**TEXTAUSZUG**
•••

Liebeserklärung an eine Zwischenwelt

 

Der Ort, an dem ich heute lebe, erschien mir damals als ein dämonischer Gruß der Eiszeit. Damals, in der Zeit nach 1989, als wir mit der Bahn nach Osten fuhren, über die frisch vernarbte Naht des Eisernen Vorhangs, von Wien nach Bratislava, Reste von Regime und Revolution und überschminkte Slawinnen zu schauen.

Von dem Ort, an dem ich heute lebe, nahm ich damals nur den trägen grauen Bahnhof wahr, die erste Station auf slowakischem Gebiet. Kein einziges Mal fielen mir die rauschenden Birken am Bahnsteig auf, so gebannt las ich in den Gesichtern der Grenzer, untersuchte ihre Züge auf Schießbefehl und Korruption, in der Physis verbliebene Dünste fensterloser Verhörzellen, auf Normalität, Perversion und Spuren von Menschlichkeit.

Der Zug fuhr planmäßig weiter in Richtung Pressburger Hauptbahnhof. Als ich mich einmal nach hinten wandte, fiel mein Blick aus der erhöhten Perspektive des Bahndamms in eine unerwartete, erstaunliche, in eine neue Welt hinein: eine Flucht frischer Wohnblöcke, entlang eines breiten Boulevards in das Grenzland gesetzt, untypisch, geradezu römisch-mediterran in der Farbgebung. Kaum begann ich das Gesehene für real zu halten, war es dem Sichtfeld schon entschwunden.

Was sollte das sein? Eine Siedlung, fünfzehn Kilometer vor der eigentlichen Stadt -  wem sollte sie dienen? Den Mammuts der Eiszeit, erwählten Werktätigen, abgeschirmten Forschern, am Ende gar Verbannten? Ich war angezogen, angeregt, verwirrt - und vergaß es.

Über jenen Boulevard, der für die Dauer eines kleinen Zeitalters in den Unterkammern meines Bewusstseins verschüttet war, gehe ich nun seit fünf Jahren; immer wenn ich zu essen brauche; also eigentlich jeden Tag. Der Boulevard heißt Eisnerova, der Ort Devínska Nová Ves, Thebener Neudorf, Devinsko Novo Selo. Ein abgelegener Stadtteil Bratislavas, von 17.000 der 425.000 Hauptstädter bewohnt.

 

Entlang der ost-westlich verlafenden Eisnerova eine Arbeitervorstadt der späten Achtziger. Entlang der Nord-Süd-Achse Istrijská ein seit 500 Jahren von Burgenlandkroaten besiedeltes Dorf. In den hohen Gräsern der nach Norden ausgreifenden Záhorie-Ebene ein riesenhaftes Autowerk, in guten Zeiten für 10.000 Beschäftigte.

•••

**AUSZÜGE DER AUFLISTUNG**
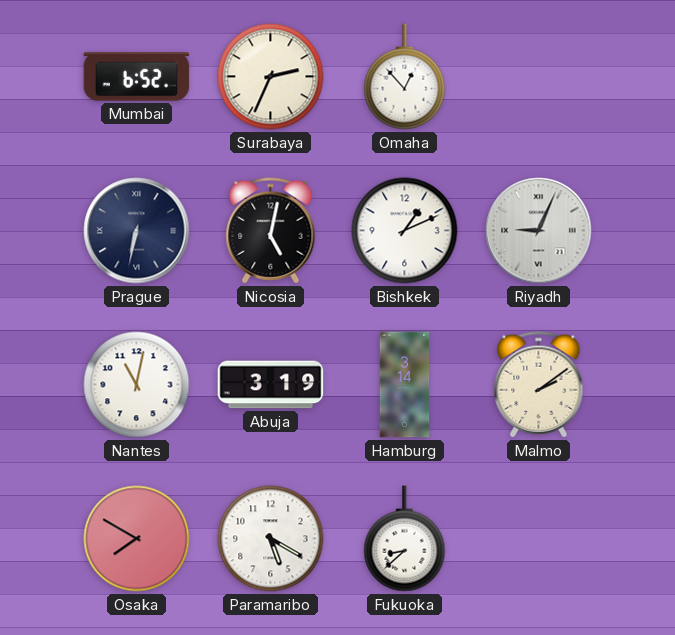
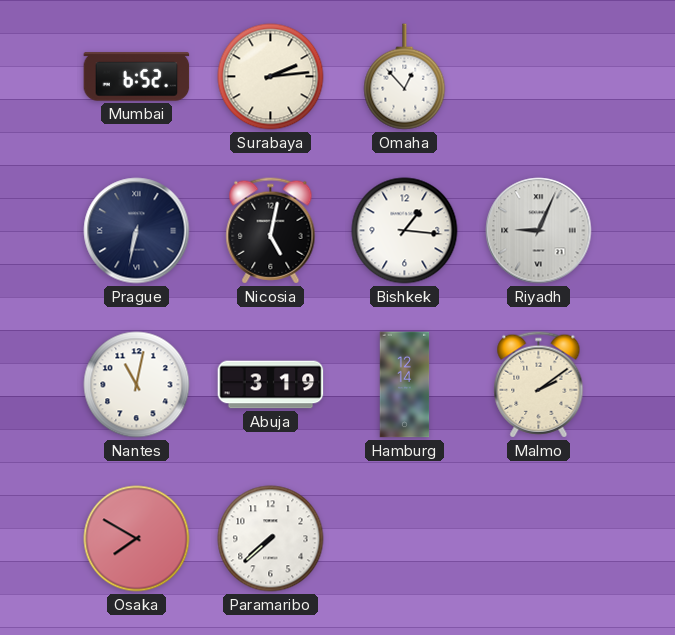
Surabaya: 2:34 -> 2:14
Bishkek: 1:11 -> 1:16
Hamburg: 3:14 -> 12:14
Paramaribo: 5:20 -> 7:38
Fukuoka: 8:38 -> none
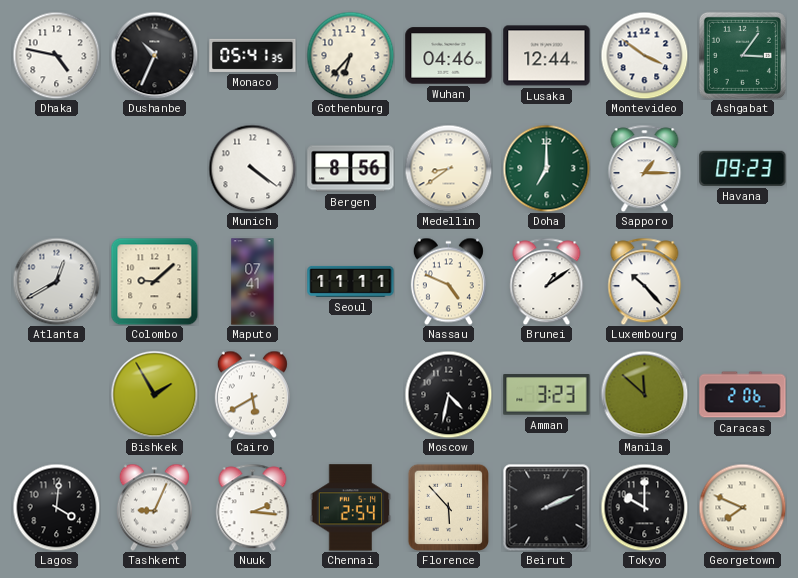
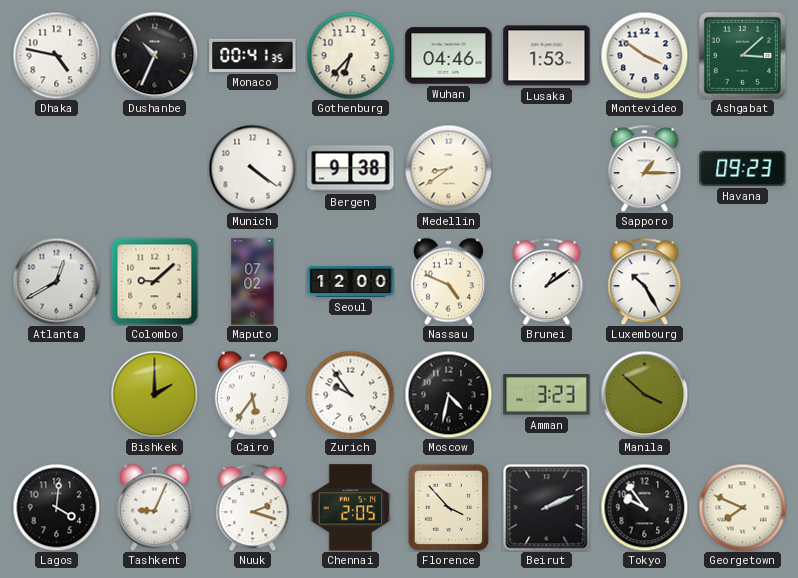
Monaco: 05:41 -> 00:41
Lusaka: 12:44 -> 1:53
Ashgabat: 3:06 -> 3:08
Bergen: 8:56 -> 9:38
Doha: 7:00 -> none
Maputo: 07:41 -> 07:02
Seoul: 11:11 -> 12:00
Luxembourg: 10:23 -> 10:25
Bishkek: 1:55 -> 2:00
Cairo: 5:40 -> 5:36
Zurich: none -> 9:54
Manila: 11:52 -> 3:52
Caracas: 2:06 -> none
Nuuk: 2:16 -> 2:18
Chennai: 2:54 -> 2:05
Florence: 5:53 -> 3:53
Tokyo: 10:00 -> 9:54
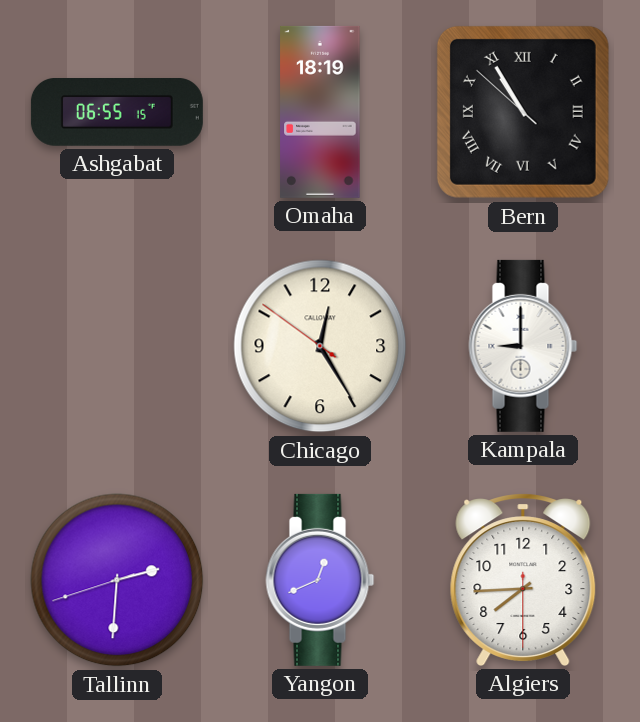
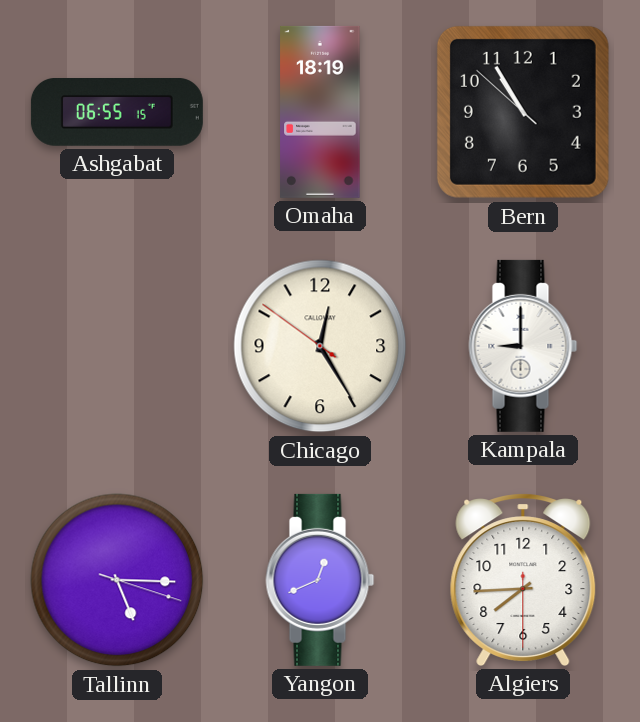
Bern numerals: Roman -> Arabic
Tallinn: 2:30 -> 5:15
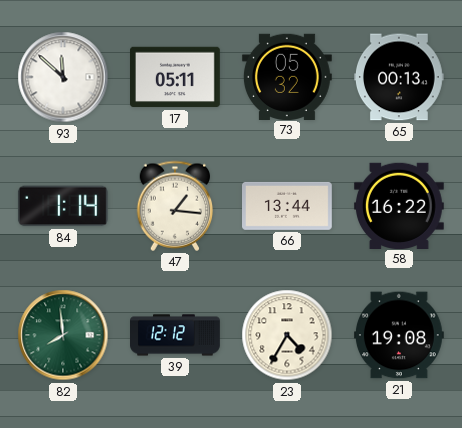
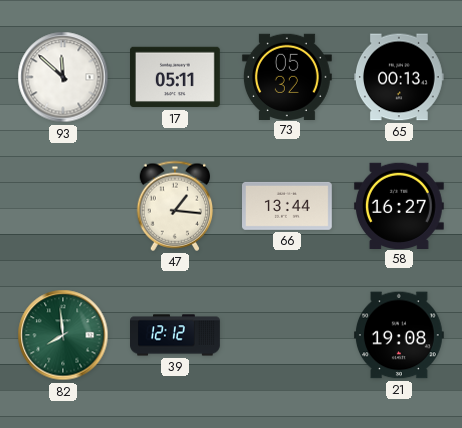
84: 1:14 -> none
58: 16:22 -> 16:27
23: 4:35 -> none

•••

**AUFGABE 1**
Stimmen die folgenden Aussagen mit dem Text über Devínska Nová Ves überein? Beantworte jede mit Ja oder Nein und zitiere die entscheidenden Worte des Textes wörtlich. (a) Der Stadtteil hat 17.000 Einwohner. (b) Der erzählenden Person fielen damals die Birken am Bahnsteig auf. (c) Das Dorf entlang der Istrijská ist seit 500 Jahren von Burgenlandkroaten besiedelt.
**AUFGABE 2**
Setze bitte den Text über Devínska Nová Ves nach seinem letzten Satz fort.
Die Auflistung hat mit dem Text über Devínska Nová Ves nichts zu tun.

**ANTWORT 1**
(a) Ja: „von 17.000 der 425.000 Hauptstädter bewohnt“
(b) Nein: „Kein einziges Mal fielen mir die rauschenden Birken am Bahnsteig auf“
(c) Ja: „ein seit 500 Jahren von Burgenlandkroaten besiedeltes Dorf“

**ANTWORT 2**
Die schaudernde Empfindung des Exotischen haben seit dem flüchtigen Blick von damals neuere und stärkere Reize überlagert. Im Frühjahr 2006 zähle ich dazu: die über Gaststätten jeder Art sich ergießende Tonsuppe minderwertigen Express-OK-Fun-Radio-Pops; die behelfsmäßige Selbstfindung einer verspäteten Nation in Eishockey und Reality-Shows; die mitternächtlich-verlorenen Streifzüge durch die lichten Hallen der Hypermärkte; die solide ummauerten Familienvillen, die an Devínskas Rändern hochwachsen; mein Entzücken über die Einfachheit des Steuersystems; der apolitische Erwerbsfleiß meiner Altersgenossen; die kulturelle Selbstverleugnung der Slowaken; die alles überwölbende Macht des Alltags selbst.

Die Ergriffenheit der Zeitenwende erfasst mich nicht einmal mehr vor dem letzten Stück des Eisernen Vorhangs, den paar Metern Stacheldraht, die mahnend an der March stehen. Das Regime hat die Systemgrenze mit kurzlebigem Material geschützt, der Stacheldraht ist längst ausgetauscht, ein beliebter Radweg führt daran vorbei. Auch auf der Landstraße, die der March zur Donaumündung folgt, muss ich mir den Gedanken erzwingen, dass sich die exzellente Straßenbeleuchtung dem Ausleuchten des Todesstreifens verdankt. Ich staune die Österreicher an, die ihre postsozialistischen Fährten mit einem unbeirrt auf Ostblock gepolten Kompass lesen. Ich habe ihn verloren.

Devínska liegt am Fuß der Devínska Kobyla, eines breit thronenden, dicht belaubten Bergs, auf den ich morgens gelegentlich ein Stück laufe. In der Langeweile des Laufens sage ich mir vor, dass es die Karpaten sind, auf die ich mich quäle, auf den westlichen Beginn des Karpatenbogens.

Wenn ich auf der auskragenden Lichtung, von der ich einen kurzen vergewissernden Blick nach Österreich werfe, nicht immer umdrehen würde, könnte ich weiterlaufen, ostwärts durch die Kleinen Karpaten, am liebsten durch die Weinberge des Südhangs, auf das kleinste Hochgebirge der Welt hinauf, von der Tatra hinunter in die Zips, in der mir Romakinder ihre Vornamen zurufen würden, hinüber zu den konfusen Ethnien der ukrainischen Karpaten, zu den hungrig picknickenden Rusinen, Ruthenen, Lemken, Huzulen; ich könnte durch die schäumende Theiß ins rumänische Maramuresch schwimmen, ehrerbietig die alten Dörfler vor ihren gewaltigen geschnitzten Toren grüßen, würde im Dauerlauf nach Transsylvanien gelangen, dem Hauptkamm bereits nach Westen folgend, schließlich aus zähneklappernd durchheulten Wolfsschluchten rennen und irgendwo, beim Eisernen Tor vielleicht, am absolut anderen Ende der Karpaten, an der Donau stehen. Das könnte ich tun. Freilich bin ich schon froh, wenn mich zwischen den Schrebergärten am Fuß der Kobyla kein Hund anfällt.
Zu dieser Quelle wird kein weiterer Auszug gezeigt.